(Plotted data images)
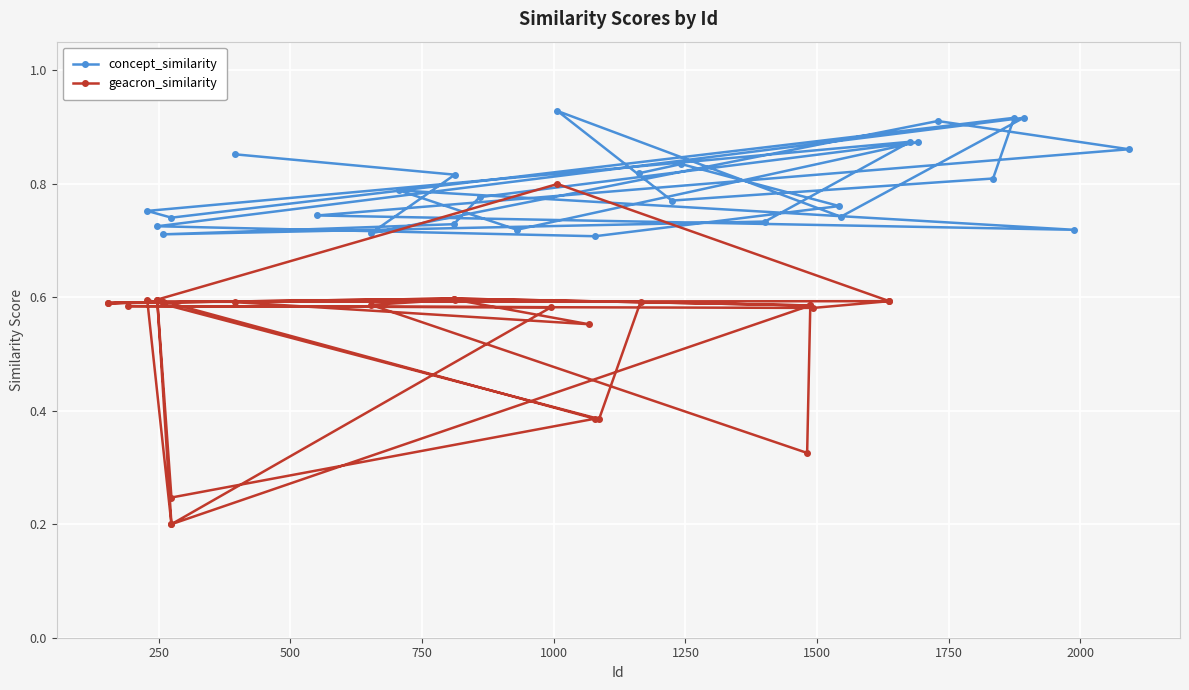

Count the geacron_similarity values in the range 0 to 1.

28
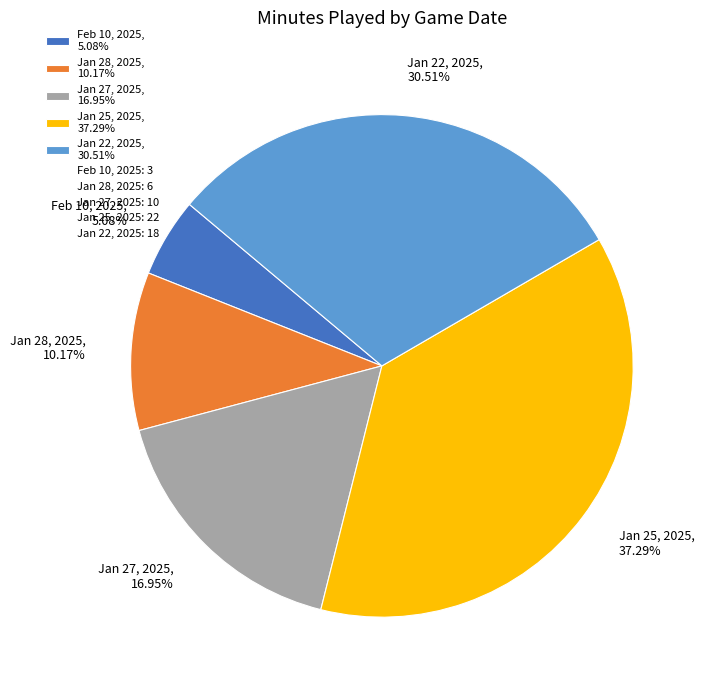

Which category has the smallest portion of the pie?

Feb 10, 2025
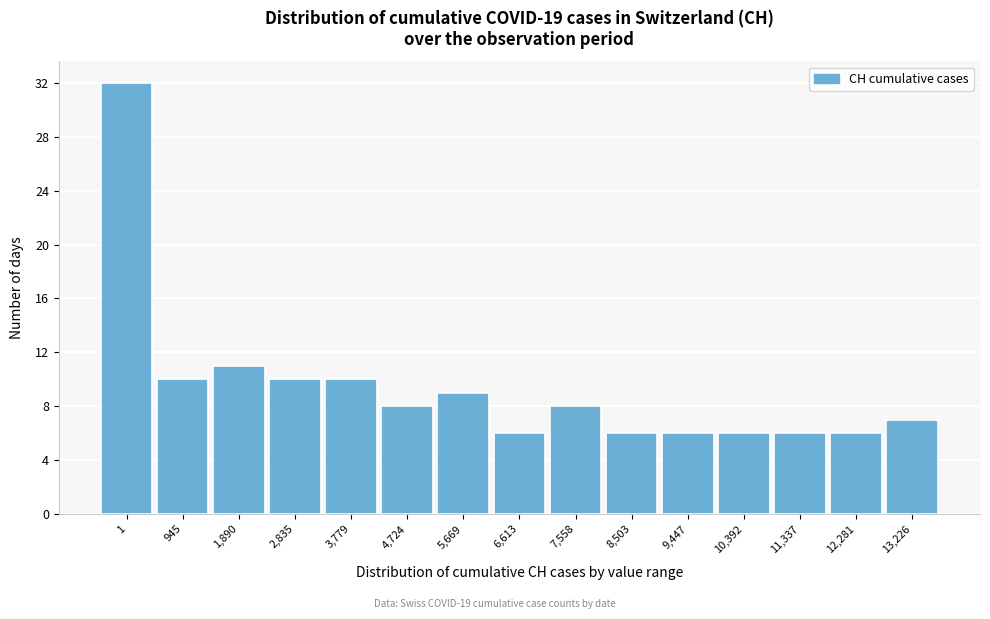

Reading right to left, transcribe all the data shown in this chart.

7	6	6	6	6	6	8	6	9	8	10	10	11	10	32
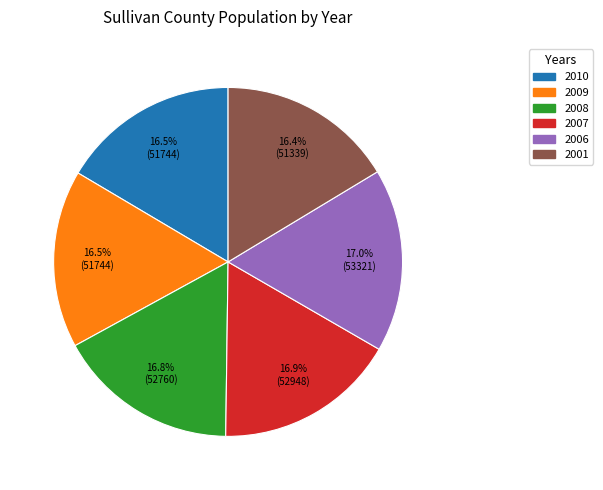

What percentage do 2008 and 2001 together represent?

33.2%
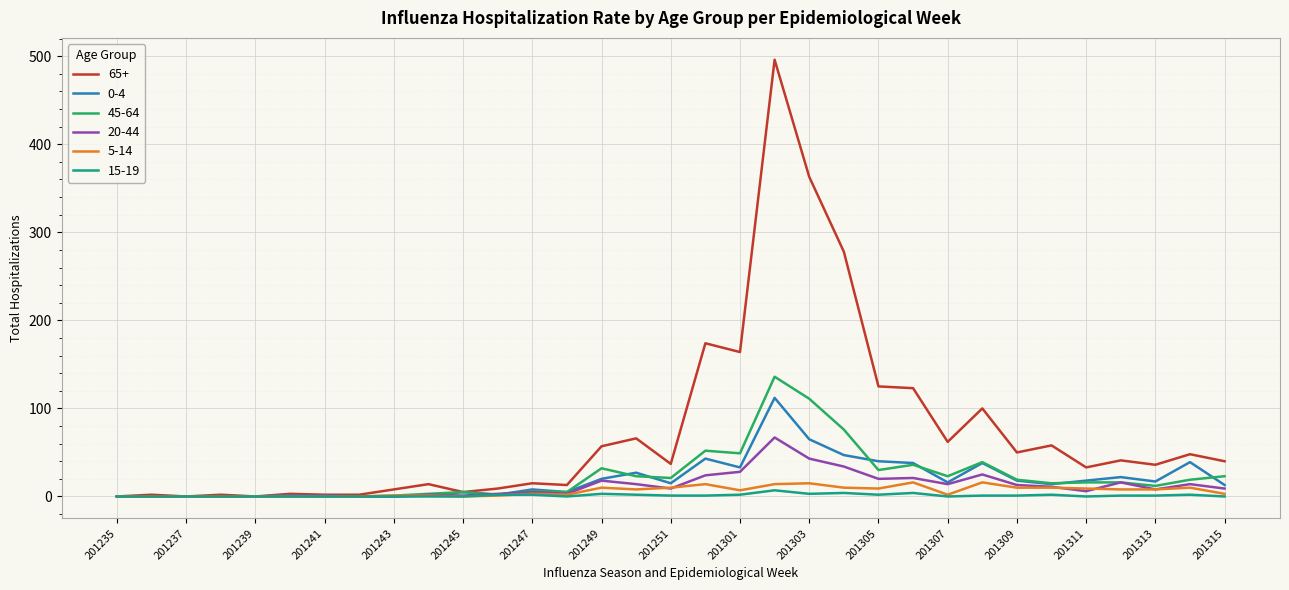

Which series has the largest total across all categories?

65+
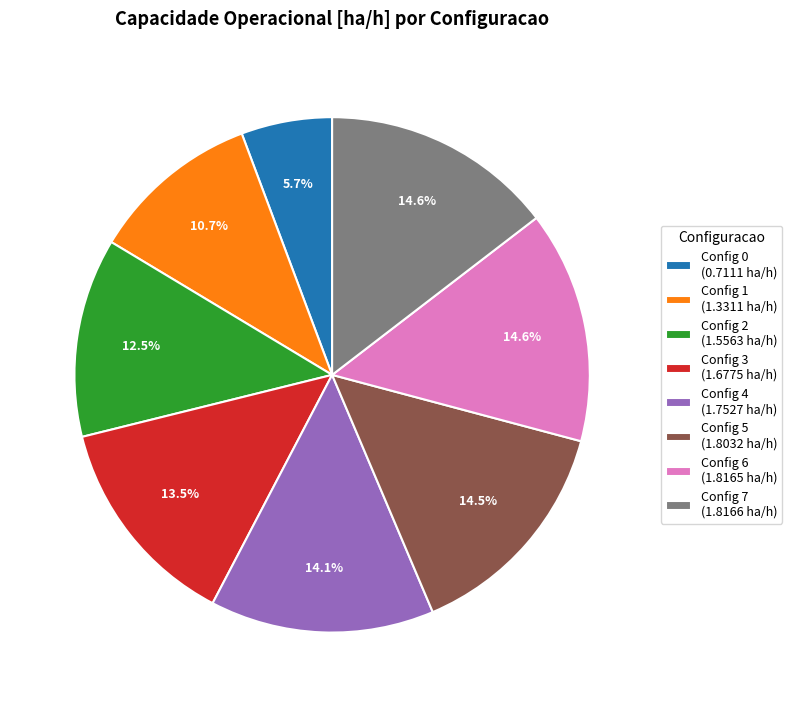

What is the ratio of the value at Config 6 (1.8165 ha/h) to the value at Config 7 (1.8166 ha/h)?

1.0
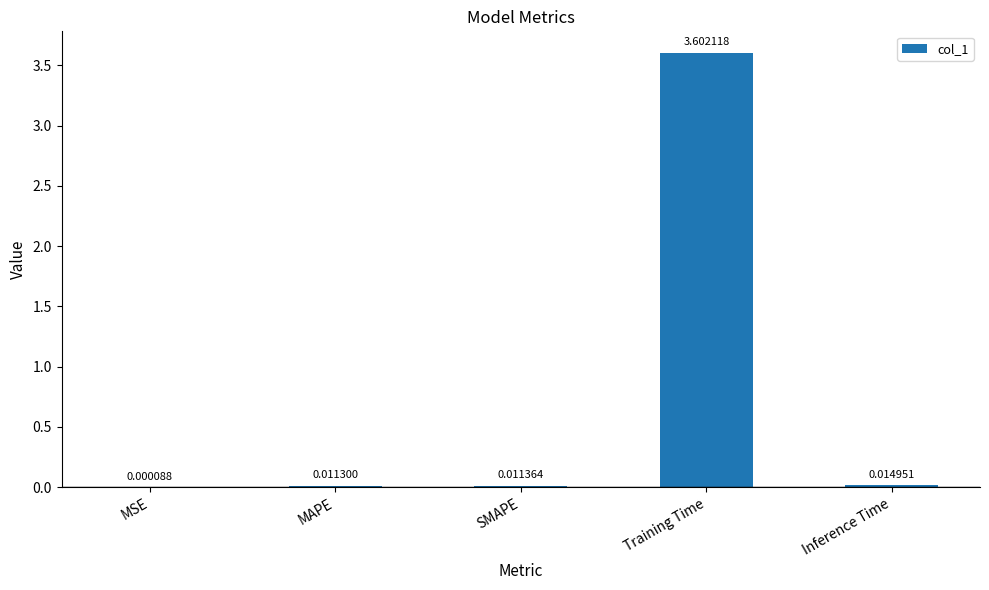

Which category has the highest value across all series?

Training Time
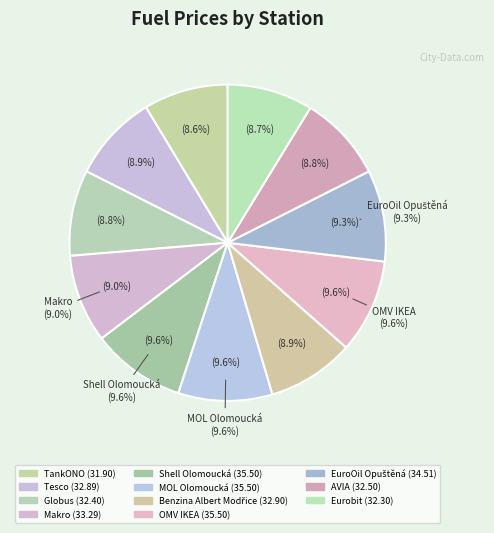

Does TankONO account for over 50% of the chart?

No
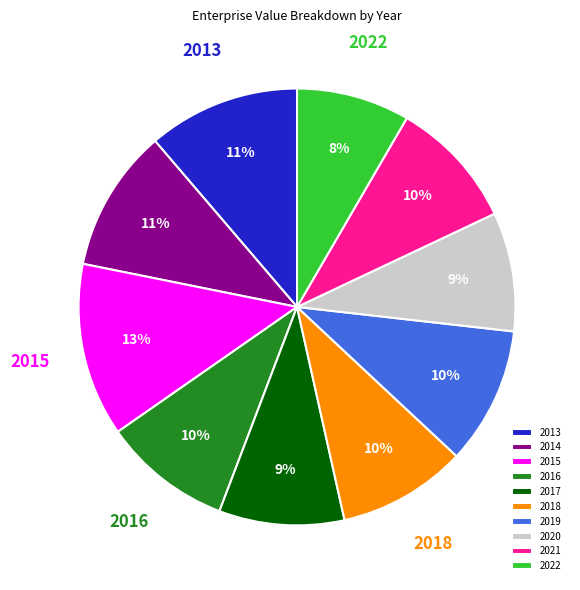

Is the sum of 2020 and 2015 greater than half?

No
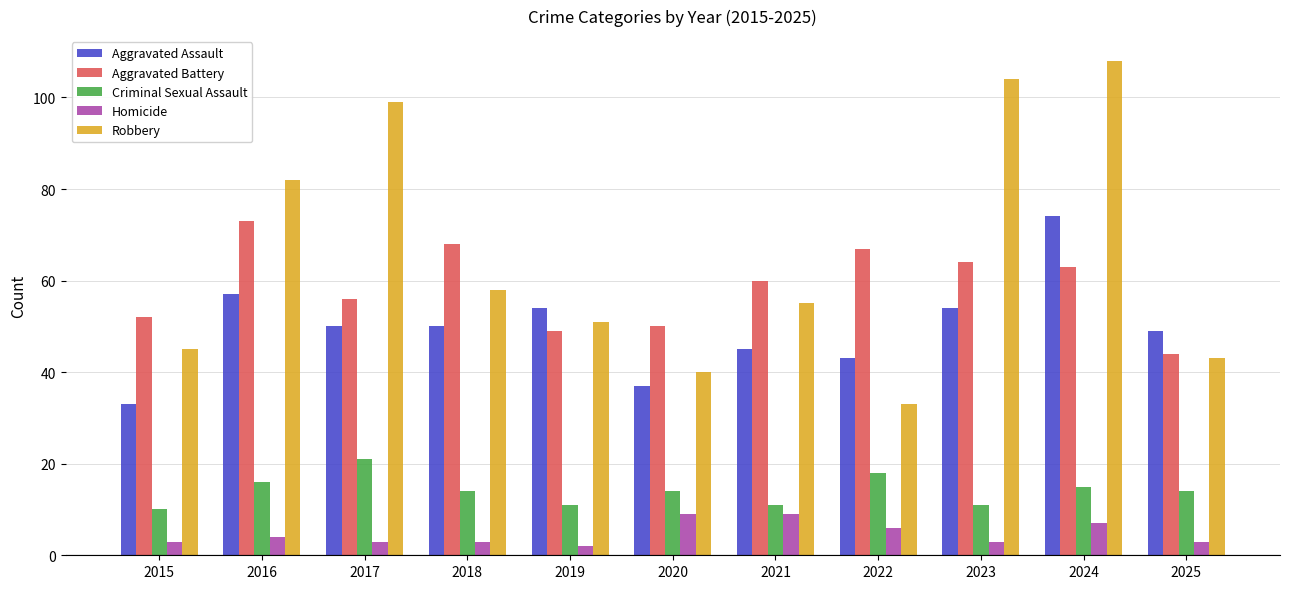

What are all the series names shown in the legend?

Aggravated Assault, Aggravated Battery, Criminal Sexual Assault, Homicide, Robbery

What the task asks: Reproduce the lines from the one containing "Feb 10, 2025" through the one containing "What are all", including both, and omit the pictures from your output.

Response to the exercise:
Feb 10, 2025

Reading right to left, transcribe all the data shown in this chart.

7	6	6	6	6	6	8	6	9	8	10	10	11	10	32

What percentage do 2008 and 2001 together represent?

33.2%

Which series has the largest total across all categories?

65+

What is the ratio of the value at Config 6 (1.8165 ha/h) to the value at Config 7 (1.8166 ha/h)?

1.0

Which category has the highest value across all series?

Training Time

Does TankONO account for over 50% of the chart?

No

Is the sum of 2020 and 2015 greater than half?

No

What are all the series names shown in the legend?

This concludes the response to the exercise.